She was one of those Korean girls from the poorer segments: small, thin hair, no surgery. She wasn’t tall like the new rich or American ones that usually float the pricier parts of the strip – no spindling but muscleless ballerina body gift-wrapped in some off-rack evening wear send-up, all detail and no line. No, this one was hidden in layers of shapeless warm black. She wore glasses with aqua bottle-bottom lenses, probably not so much from late nights of reading but from the lack of some long-forgotten flourishing missing somewhere in the family tree, from screen time and hope stress and all of it too quickly solved by the duplicity of exhausted parents and their mis-educated HMO bots.
Too recently from the suburbs of the suburbs, in other words, and now lost on the turn in the desert.
It’s a difficult spot when you are playing blind, using “the strategy” and the discount heuristics some chinless euro gnome told you in the discord. The table is staring at you, talking about the hand. It’s bordering on the inappropriate but in fact you’re silently complicit, your lost girl eyes pleading to everyone for guidance. You’re about to seem stupid or lucky and everyone is going to dislike you no matter what for taking fifteen minutes in a game of passing chances.
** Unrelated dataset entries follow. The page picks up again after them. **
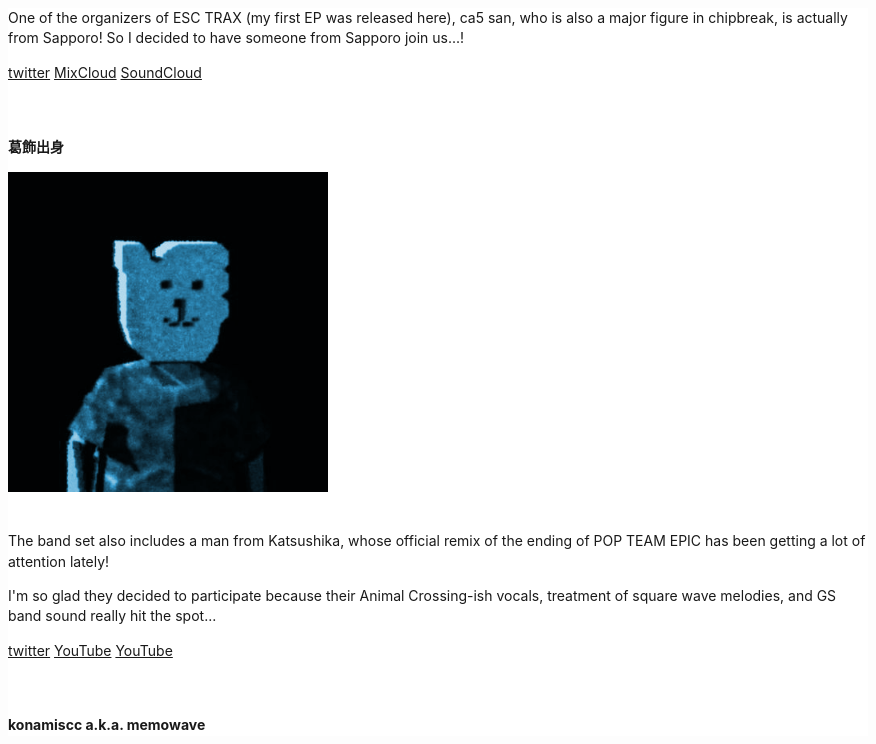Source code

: One of the organizers of ESC TRAX (my first EP was released here), ca5 san, who is also a major figure in chipbreak, is actually from Sapporo! So I decided to have someone from Sapporo join us...!

[twitter](https://twitter.com/Ca5)
[MixCloud](https://www.mixcloud.com/ca54makske)
[SoundCloud](https://soundcloud.com/ca54makske)

　  
　  
**葛飾出身**

<img src="/img/katsushikasyussin.png" width="320" height="320" />

　  
The band set also includes a man from Katsushika, whose official remix of the ending of POP TEAM EPIC has been getting a lot of attention lately!

I&#x0027;m so glad they decided to participate because their Animal Crossing-ish vocals, treatment of square wave melodies, and GS band sound really hit the spot...

[twitter](https://twitter.com/ahtamaraneze)
[YouTube](https://www.youtube.com/@katsushikashusshin5712/videos)
[YouTube](https://www.youtube.com/@shusshinkatsushika5581/videos)

　  
　  
**konamiscc a.k.a. memowave**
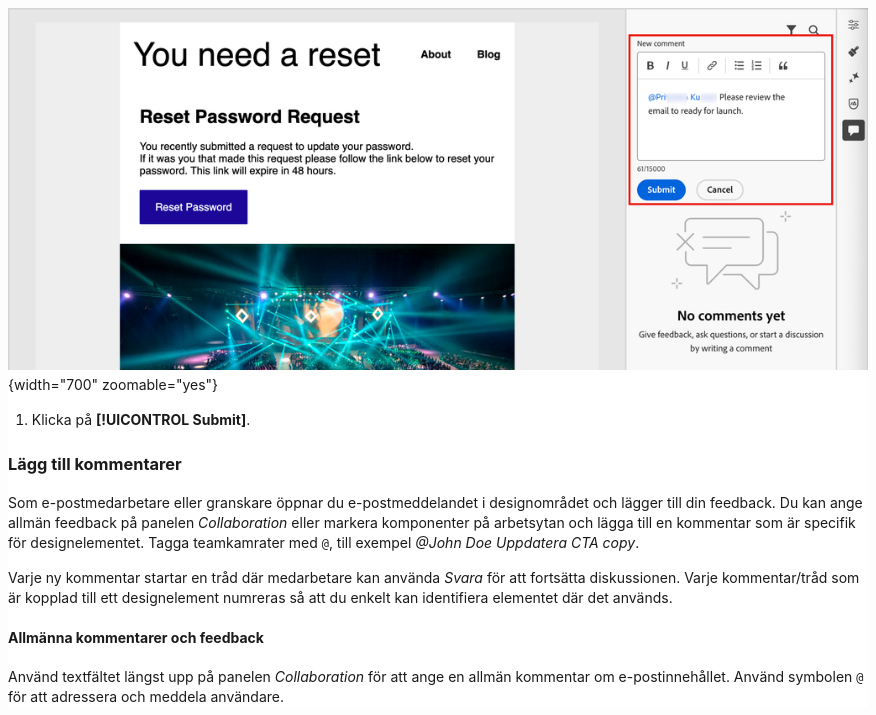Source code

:   ![Gränssnitt för inbjudan om e-postsamarbete där granskare kan lägga till och skicka feedback](./assets/email-comments-invite.png){width="700" zoomable="yes"}

1. Klicka på **[!UICONTROL Submit]**.

### Lägg till kommentarer

Som e-postmedarbetare eller granskare öppnar du e-postmeddelandet i designområdet och lägger till din feedback. Du kan ange allmän feedback på panelen _Collaboration_ eller markera komponenter på arbetsytan och lägga till en kommentar som är specifik för designelementet. Tagga teamkamrater med `@`, till exempel _@John Doe Uppdatera CTA copy_.

Varje ny kommentar startar en tråd där medarbetare kan använda _Svara_ för att fortsätta diskussionen. Varje kommentar/tråd som är kopplad till ett designelement numreras så att du enkelt kan identifiera elementet där det används.

#### Allmänna kommentarer och feedback

Använd textfältet längst upp på panelen _Collaboration_ för att ange en allmän kommentar om e-postinnehållet. Använd symbolen `@` för att adressera och meddela användare.
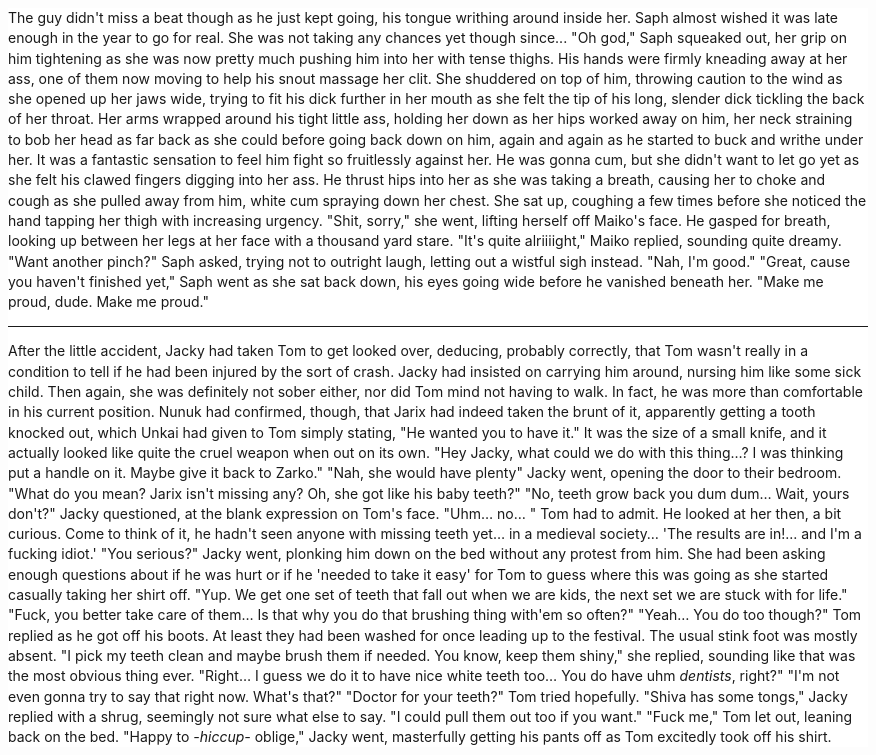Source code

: The guy didn't miss a beat though as he just kept going, his tongue writhing around inside her. Saph almost wished it was late enough in the year to go for real. She was not taking any chances yet though since... "Oh god," Saph squeaked out, her grip on him tightening as she was now pretty much pushing him into her with tense thighs.
His hands were firmly kneading away at her ass, one of them now moving to help his snout massage her clit. She shuddered on top of him, throwing caution to the wind as she opened up her jaws wide, trying to fit his dick further in her mouth as she felt the tip of his long, slender dick tickling the back of her throat. Her arms wrapped around his tight little ass, holding her down as her hips worked away on him, her neck straining to bob her head as far back as she could before going back down on him, again and again as he started to buck and writhe under her. It was a fantastic sensation to feel him fight so fruitlessly against her. He was gonna cum, but she didn't want to let go yet as she felt his clawed fingers digging into her ass. He thrust hips into her as she was taking a breath, causing her to choke and cough as she pulled away from him, white cum spraying down her chest. She sat up, coughing a few times before she noticed the hand tapping her thigh with increasing urgency.
"Shit, sorry," she went, lifting herself off Maiko's face. He gasped for breath, looking up between her legs at her face with a thousand yard stare.
"It's quite alriiiight," Maiko replied, sounding quite dreamy.
"Want another pinch?" Saph asked, trying not to outright laugh, letting out a wistful sigh instead.
"Nah, I'm good."
"Great, cause you haven't finished yet," Saph went as she sat back down, his eyes going wide before he vanished beneath her. "Make me proud, dude. Make me proud."
***
After the little accident, Jacky had taken Tom to get looked over, deducing, probably correctly, that Tom wasn't really in a condition to tell if he had been injured by the sort of crash. Jacky had insisted on carrying him around, nursing him like some sick child. Then again, she was definitely not sober either, nor did Tom mind not having to walk. In fact, he was more than comfortable in his current position.
Nunuk had confirmed, though, that Jarix had indeed taken the brunt of it, apparently getting a tooth knocked out, which Unkai had given to Tom simply stating, "He wanted you to have it."
It was the size of a small knife, and it actually looked like quite the cruel weapon when out on its own.
"Hey Jacky, what could we do with this thing…? I was thinking put a handle on it. Maybe give it back to Zarko."
"Nah, she would have plenty" Jacky went, opening the door to their bedroom.
"What do you mean? Jarix isn't missing any? Oh, she got like his baby teeth?"
"No, teeth grow back you dum dum… Wait, yours don't?" Jacky questioned, at the blank expression on Tom's face.
"Uhm… no… " Tom had to admit. He looked at her then, a bit curious. Come to think of it, he hadn't seen anyone with missing teeth yet… in a medieval society… 'The results are in!... and I'm a fucking idiot.'
"You serious?" Jacky went, plonking him down on the bed without any protest from him. She had been asking enough questions about if he was hurt or if he 'needed to take it easy' for Tom to guess where this was going as she started casually taking her shirt off.
"Yup. We get one set of teeth that fall out when we are kids, the next set we are stuck with for life."
"Fuck, you better take care of them… Is that why you do that brushing thing with'em so often?"
"Yeah… You do too though?" Tom replied as he got off his boots. At least they had been washed for once leading up to the festival. The usual stink foot was mostly absent.
"I pick my teeth clean and maybe brush them if needed. You know, keep them shiny," she replied, sounding like that was the most obvious thing ever.
"Right… I guess we do it to have nice white teeth too… You do have uhm *dentists*, right?"
"I'm not even gonna try to say that right now. What's that?"
"Doctor for your teeth?" Tom tried hopefully.
"Shiva has some tongs," Jacky replied with a shrug, seemingly not sure what else to say. "I could pull them out too if you want."
"Fuck me," Tom let out, leaning back on the bed.
"Happy to *-hiccup-* oblige," Jacky went, masterfully getting his pants off as Tom excitedly took off his shirt.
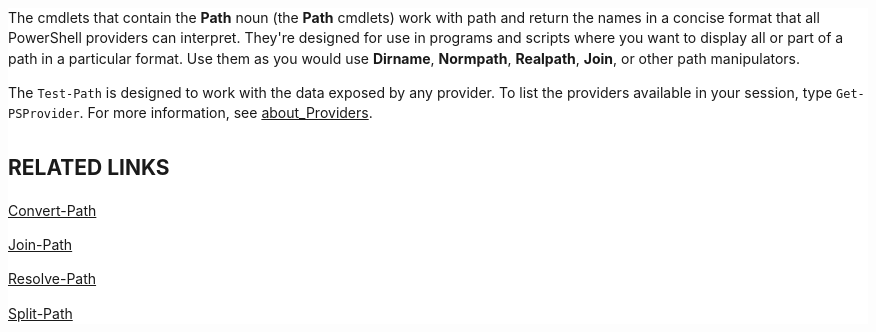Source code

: The cmdlets that contain the **Path** noun (the **Path** cmdlets) work with path and return the
names in a concise format that all PowerShell providers can interpret. They're designed for use in
programs and scripts where you want to display all or part of a path in a particular format. Use
them as you would use **Dirname**, **Normpath**, **Realpath**, **Join**, or other path
manipulators.

The `Test-Path` is designed to work with the data exposed by any provider. To list the providers
available in your session, type `Get-PSProvider`. For more information, see
[about_Providers](../Microsoft.PowerShell.Core/About/about_Providers.md).

## RELATED LINKS

[Convert-Path](Convert-Path.md)

[Join-Path](Join-Path.md)

[Resolve-Path](Resolve-Path.md)

[Split-Path](Split-Path.md)
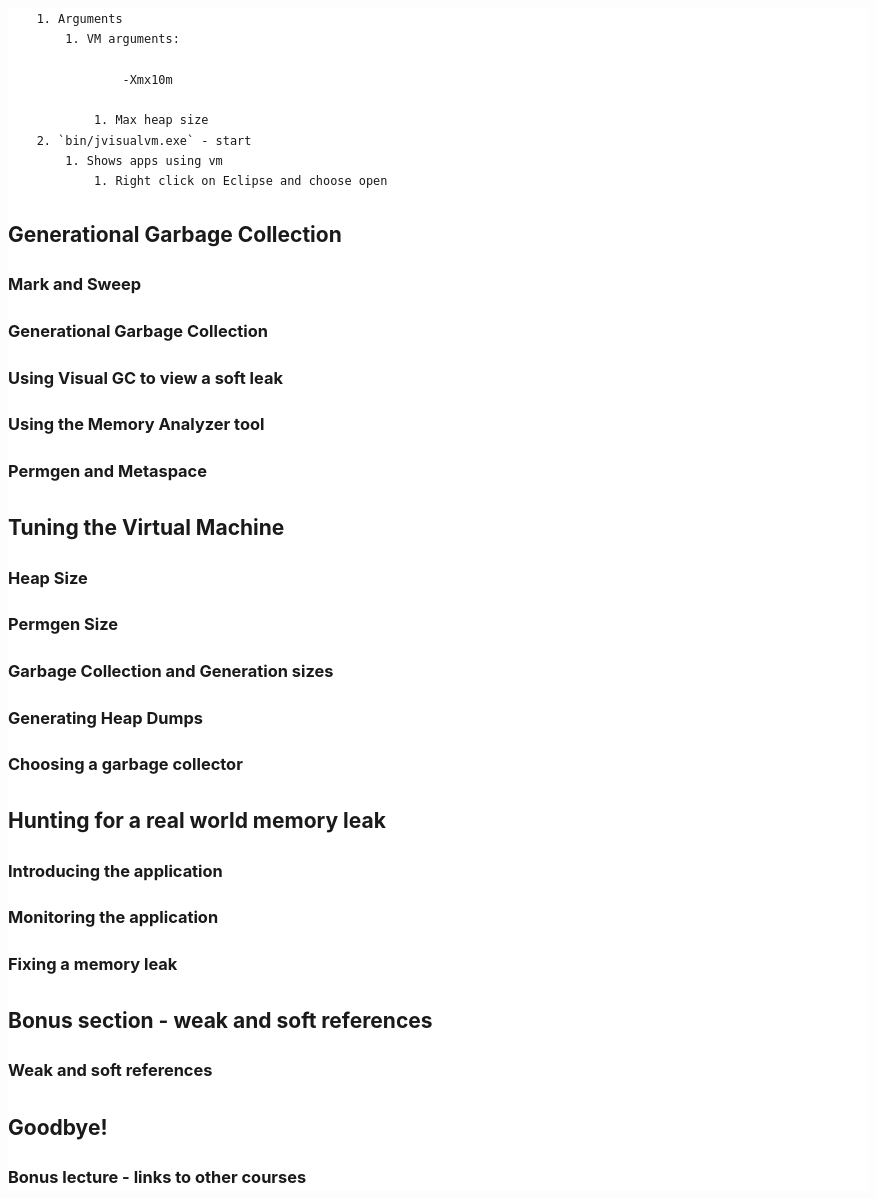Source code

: 		1. Arguments
			1. VM arguments:

					-Xmx10m

				1. Max heap size
		2. `bin/jvisualvm.exe` - start
			1. Shows apps using vm
				1. Right click on Eclipse and choose open

## Generational Garbage Collection ##
### Mark and Sweep ###
### Generational Garbage Collection ###
### Using Visual GC to view a soft leak ###
### Using the Memory Analyzer tool ###
### Permgen and Metaspace ###

## Tuning the Virtual Machine ##
### Heap Size ###
### Permgen Size ###
### Garbage Collection and Generation sizes ###
### Generating Heap Dumps ###
### Choosing a garbage collector ###

## Hunting for a real world memory leak ##
### Introducing the application ###
### Monitoring the application ###
### Fixing a memory leak ###

## Bonus section - weak and soft references ##
### Weak and soft references ###

## Goodbye! ##
### Bonus lecture - links to other courses ###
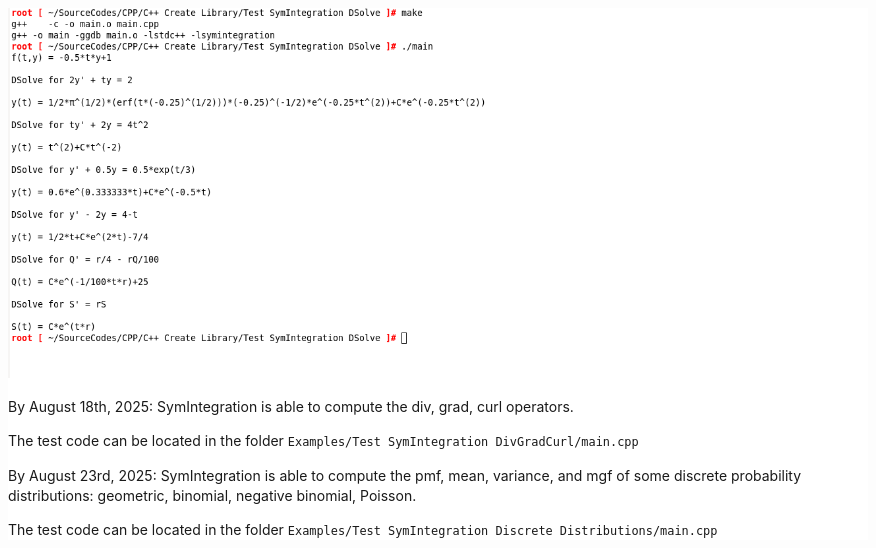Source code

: <img src="https://github.com/glanzkaiser/SymIntegration/blob/main/images/43.png" width="60%">

By August 18th, 2025: SymIntegration is able to compute the div, grad, curl operators.

The test code can be located in the folder `Examples/Test SymIntegration DivGradCurl/main.cpp`

By August 23rd, 2025: SymIntegration is able to compute the pmf, mean, variance, and mgf of some discrete probability distributions: geometric, binomial, negative binomial, Poisson.

The test code can be located in the folder `Examples/Test SymIntegration Discrete Distributions/main.cpp`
She’s really trying, though: she wants to get this one right, to see the answer. In fact, I get up, go to take a piss, and when I return, she’s still deciding what to do. The table has slipped from chatty to anemically limp, and not just from waiting but from fear they’ll blurt out what she should do.
She’s flustered, concentrating on her confusion instead of the combos and her stack.
It goes on. I feel the outline of my phone in my pocket. Still, no one calls time. It’s supposed to be irritating but maybe I’ve seen too much, or really, just want to see something interesting. After all, I’m one of those web-addicted weaklings who is always fiddling for distraction, yet more and more not able to find it. There’s so much time to pass in poker and for the most part, that’s all we manage: to offer and accept content, as they so plainly call it.
Shit to fill your brain, stuff to keep it quiet. Content and containers, the moving image and the gaping mouth: yes, it’s the one time, the one thing they are honest about.
Today’s content is Eric Perstosterone and Mrs. Dr. Comicone blubbering inanities with Nick Vertucignali. Let me tell you again how authentic I am, how much I don’t care, they take turns saying. The show is not for the faint of heart, just as warned, because it’s so lame. Fake and gay, as the kids say to outrage the outrage class.
That’s fine, of course: most of poker is. Memorize some hands, study some formations, load up on clichés and be sure everyone knows on twitter knows you know. Great, now you’ve got content.
Is there anything actually good there? Something that pushes past level one? Something gained for your time? Blockhead’s pin pricks of devastating pathos, will they get you through poker? Sly Charlie’s occasional meditation? Billy’s one long session? Highlights all, but no, there isn’t much to sustain this poker life, really not much in the manner of art and its guiding, heroic pain that tells you what’s right and what’s wrong.
No, what they sell us instead is content. Get in loser, we’re going streaming.
Hard to watch, but still she tanks and waits and delays… just a bit longer. Unfortunately, she can’t keep track of the stack, and when she makes the call it’s with one chip, just the way the idiots show her on the vlog. It’s the way that always causes confusion, and most unfortunately this time for herself because she thinks she’s said “all-in.”
No one heard her squeak, however. The dealer is firm, and effectively right. She leaves a tenth of a pot back – not that it matters. It frustrates only because she is already tormented. Her tormentor, at ease and smiling and ridiculous and transparently winning, puts it in on a blank river; her tiny avian wingtip pushes in the rest.
She gets shown the nuts, of course, but turns over her hand anyway.
Yet after taking so much time before, she’s over the pity party very quickly. She’s not spoiled, she was never the type. No, this is heat, anger, resentment. In a flash she is standing over someone else, someone I hadn’t noticed in my short time at the table. It is, surprise, her boyfriend. He was respectfully silent during the hand, but now she’s furious, hurt, and needy. Imagine their talks about what to do, their arguments and agreements. It doesn’t matter now: she demands to him that that they leave.
Racks. The drama seems over. I need some more content and pick up my phone. Hey dummy, here’s a quiz with a bunch of random solve spots that teach you nothing, like and subscribe, moron…
Yet it’s not over. The boyfriend, placid if weary, says he wants to play one more hand, even as his chips are in the rack already. He’s not a child, this one, but full-headed and stocky. His skin is dull but his face is not; he is noticeably in control, older than the kids his age. She stands by glumly, her dove hands buried in the black coat, and won’t argue with his request.
So, when it is three-bet in front of him to eighty, he jams for the two thousand in his rack.
He gets called and wins.
They walked off together, arm in arm. I want to say he handed the money to her, but maybe that didn’t happen. What I saw for certain was that they looked at each other briefly, knew things were okay, and that they were going to share in everything he had just ripped back from the hurtful world.
He had gambled for her and won. That’s something to live on.